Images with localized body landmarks
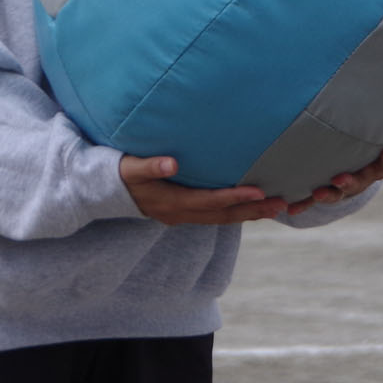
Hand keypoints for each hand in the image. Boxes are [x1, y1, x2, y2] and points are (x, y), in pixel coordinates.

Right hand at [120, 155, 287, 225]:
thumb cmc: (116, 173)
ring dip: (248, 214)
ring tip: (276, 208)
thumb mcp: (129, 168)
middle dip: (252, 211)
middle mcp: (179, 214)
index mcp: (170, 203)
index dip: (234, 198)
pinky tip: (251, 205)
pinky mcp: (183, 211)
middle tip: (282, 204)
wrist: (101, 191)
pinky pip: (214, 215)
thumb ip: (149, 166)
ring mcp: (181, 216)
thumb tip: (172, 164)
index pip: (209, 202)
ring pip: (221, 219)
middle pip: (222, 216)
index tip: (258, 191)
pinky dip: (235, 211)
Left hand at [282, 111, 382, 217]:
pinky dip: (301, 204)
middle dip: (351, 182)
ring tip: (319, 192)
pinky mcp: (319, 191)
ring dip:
==
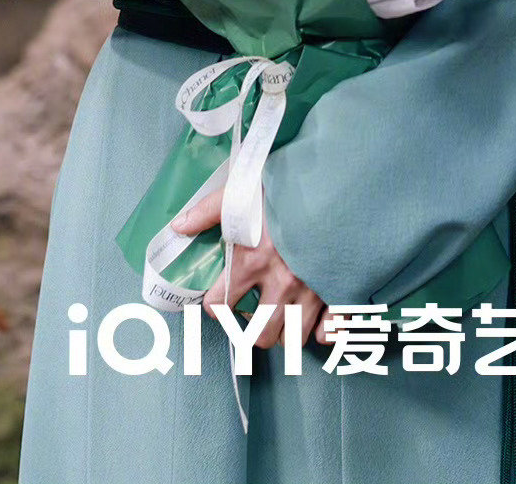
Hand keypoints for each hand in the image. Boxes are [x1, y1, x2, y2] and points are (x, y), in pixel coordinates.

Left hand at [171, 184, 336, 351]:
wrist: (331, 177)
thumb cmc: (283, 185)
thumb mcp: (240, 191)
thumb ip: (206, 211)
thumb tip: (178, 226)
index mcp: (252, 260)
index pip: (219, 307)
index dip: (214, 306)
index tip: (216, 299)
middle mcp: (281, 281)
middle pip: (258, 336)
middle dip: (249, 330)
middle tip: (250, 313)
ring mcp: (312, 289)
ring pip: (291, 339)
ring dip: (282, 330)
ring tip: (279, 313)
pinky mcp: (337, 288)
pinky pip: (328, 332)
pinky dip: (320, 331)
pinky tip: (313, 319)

• Assignment:
Copy the stretch of the records above that runs from the line with "thumb cmc: (283, 185)" through the line with "pinky tip: (313, 319)". Both end lines belong in the copy, and nothing else does.

• Response for this exercise:
thumb cmc: (283, 185)
thumb mcp: (240, 191)
thumb ip: (206, 211)
thumb tip: (178, 226)
index mcp: (252, 260)
index pip: (219, 307)
index dip: (214, 306)
index tip: (216, 299)
middle mcp: (281, 281)
middle pip: (258, 336)
middle dip: (249, 330)
middle tip: (250, 313)
ring mcp: (312, 289)
ring pip: (291, 339)
ring dip: (282, 330)
ring tip: (279, 313)
pinky mcp: (337, 288)
pinky pip: (328, 332)
pinky dip: (320, 331)
pinky tip: (313, 319)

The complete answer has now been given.